Reminders were posted in the call centers warning:
IF YOU HAVE THE SLIGHTEST SUSPICION THAT YOU ARE SPEAKING WITH SOMEONE SLIGHTLY INTELLIGENT, BEING RECORDED, ON A THREE WAY CALL, BEING TRACED, SPEAKING WITH LAW ENFORCEMENT, AND SO ON, DO NOT EVEN ATTEMPT TO USE IT!! THIS COULD KILL AN OFFICE
On May 16 2006, Mangarella and four others were arrested in Costa Rica by Judicial Investigation Police (OIJ) on charges of wire fraud, money laundering, money laundering conspiracy, and conspiracy. Mangarella was sentenced to 50 years in prison in September 2009.
Despite the crackdown, other boiler rooms using the “Lloyds of London of Costa Rica” script continued to pop up like a game of whack-a-mole.
Following the 2006 arrests, another call center sprung up in the San José districts of Zapote and San Pedro.
In 2010, a man in Hawaii unidentified in court documents wired $210,000 to the fraud in Costa Rica after he was convinced to liquidate his retirement savings account to pay insurance fees on a non-existent $3 million prize scam run by Glen Adkins. Adkins, a U.S. citizen who operated a call center in San Pedro, was convicted in August 2013. He was sentenced to 300 months in prison and ordered to pay more than $2.4 million in restitution in November 2014.

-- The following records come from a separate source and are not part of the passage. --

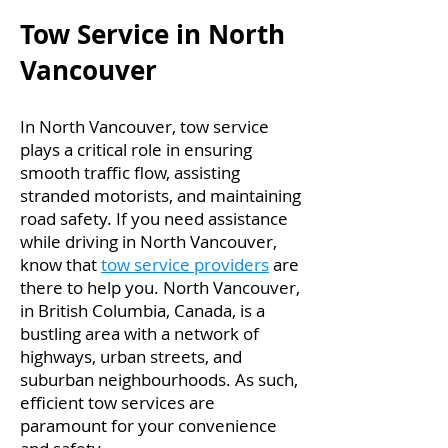
Tow Service in North
Vancouver
In North Vancouver, tow service
plays a critical role in ensuring
smooth traffic flow, assisting
stranded motorists, and maintaining
road safety. If you need assistance
while driving in North Vancouver,
know that
tow service providers
are
there to help you. North Vancouver,
in British Columbia, Canada, is a
bustling area with a network of
highways, urban streets, and
suburban neighbourhoods. As such,
efficient tow services are
paramount for your convenience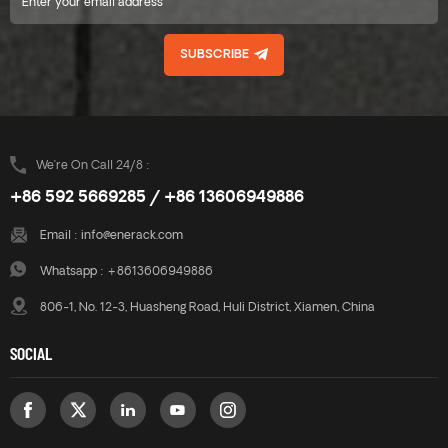
SUBSCRIBE
We’re On Call 24/8 :
+86 592 5669285 / +86 13606949886
Email :
info@enerack.com
Whatsapp :
+8613606949886
806-1, No. 12-3, Huasheng Road, Huli District, Xiamen, China
SOCIAL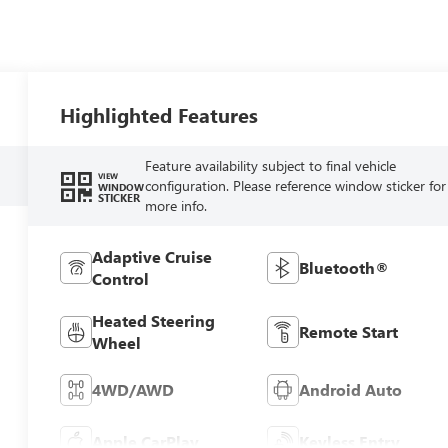
Highlighted Features
Feature availability subject to final vehicle
VIEW
configuration. Please reference window sticker for
WINDOW
STICKER
more info.
Adaptive Cruise
Bluetooth®
Control
Heated Steering
Remote Start
Wheel
4WD/AWD
Android Auto
Apple CarPlay
Keyless Entry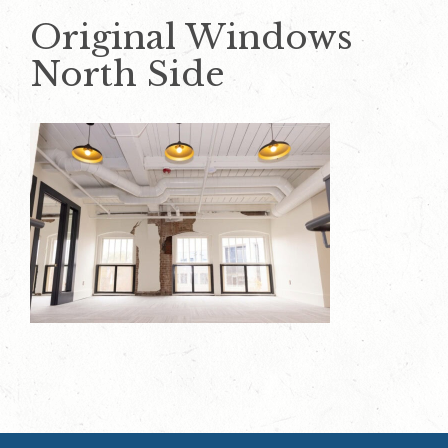
Original Windows
North Side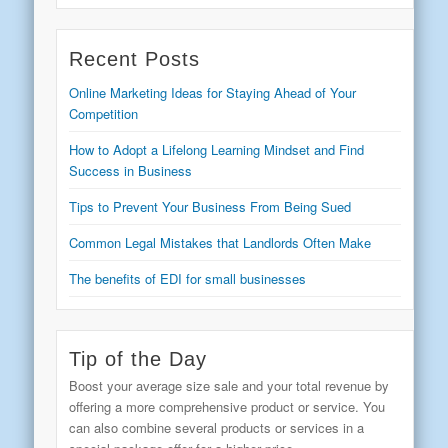
Recent Posts
Online Marketing Ideas for Staying Ahead of Your
Competition
How to Adopt a Lifelong Learning Mindset and Find
Success in Business
Tips to Prevent Your Business From Being Sued
Common Legal Mistakes that Landlords Often Make
The benefits of EDI for small businesses
Tip of the Day
Boost your average size sale and your total revenue by
offering a more comprehensive product or service. You
can also combine several products or services in a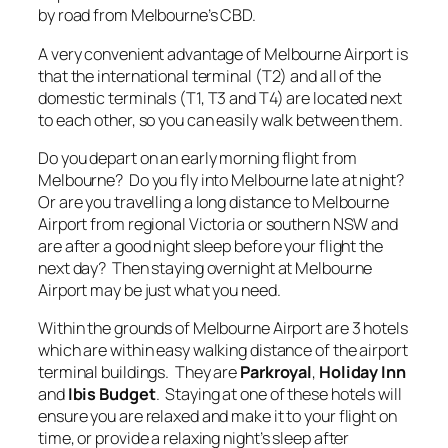
by road from Melbourne’s CBD.
A very convenient advantage of Melbourne Airport is
that the international terminal (T2) and all of the
domestic terminals (T1, T3 and T4) are located next
to each other, so you can easily walk between them.
Do you depart on an early morning flight from
Melbourne? Do you fly into Melbourne late at night?
Or are you travelling a long distance to Melbourne
Airport from regional Victoria or southern NSW and
are after a good night sleep before your flight the
next day? Then staying overnight at Melbourne
Airport may be just what you need.
Within the grounds of Melbourne Airport are 3 hotels
which are within easy walking distance of the airport
terminal buildings. They are
Parkroyal
,
Holiday Inn
and
Ibis Budget
. Staying at one of these hotels will
ensure you are relaxed and make it to your flight on
time, or provide a relaxing night’s sleep after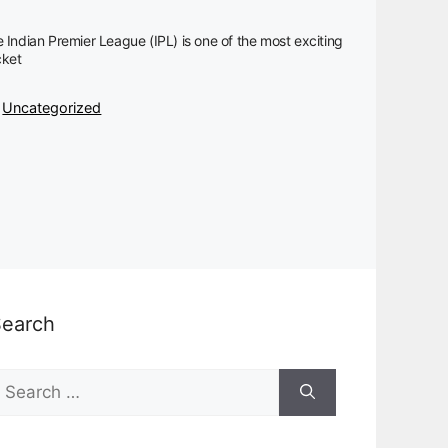
 Indian Premier League (IPL) is one of the most exciting
cket
Categories
Uncategorized
Search
earch
or: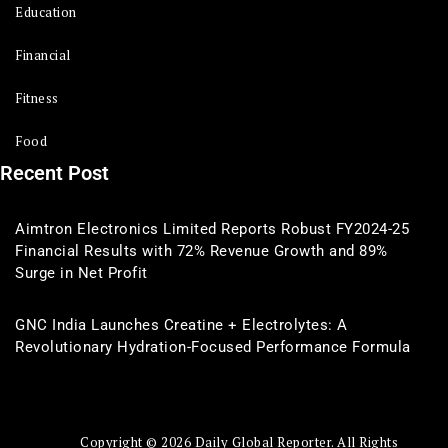
Education
Financial
Fitness
Food
Recent Post
Aimtron Electronics Limited Reports Robust FY2024-25
Financial Results with 72% Revenue Growth and 89%
Surge in Net Profit
GNC India Launches Creatine + Electrolytes: A
Revolutionary Hydration-Focused Performance Formula
Copyright © 2026 Daily Global Reporter. All Rights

Another call center owned by a 34-year-old dual U.S.-Costa Rican citizen named Geoffrey Alexander Ramer defrauded $1.88 million from hundreds of U.S. citizens between 2009 and December 2013, according to a press release from the U.S. Justice Department. Ramer pleaded guilty in September 2014.
Costa Rica’s friendly business climate for expats has been both good and bad, said Paul Chaves, a San José-based security analyst.
“Costa Rica is attractive to foreign criminals because the country is very friendly to the United States and it’s difficult to extradite someone,” the analyst said.
During many of the years these scams operated in Costa Rica, the country was on an OECD blacklist for money laundering due to its opaque financial disclosure laws. The country was also home to many illegal sports book call centers and the world’s largest alleged money laundering operation, Liberty Reserve, which was shut down in May 2013.
The scammers in the Lloyd’s of London scheme knew what they were up to but Chaves said the large number of call centers helped to hide criminal enterprises. Ticos working for sportsbooks, for example — which are legal in Costa Rica but not in the United States — could be working for a criminal call center and not know it.
But this might be changing. Chaves said there is pressure from the Untied States to crack down on money laundering and illegal sports books. Also, locals might be less likely to sign up to work for dodgy call centers because of how they can be shut down at any time. Chaves said that Costa Ricans looking to work in call centers were more likely to opt for stable, legal employment than risking involvement with boiler rooms or other illegal call centers.
In this climate, Chaves said it appeared that these kinds of boiler rooms were on their way out.
Said Chaves: “These guys aren’t afraid of Costa Rican laws. They’re afraid of Uncle Sam.”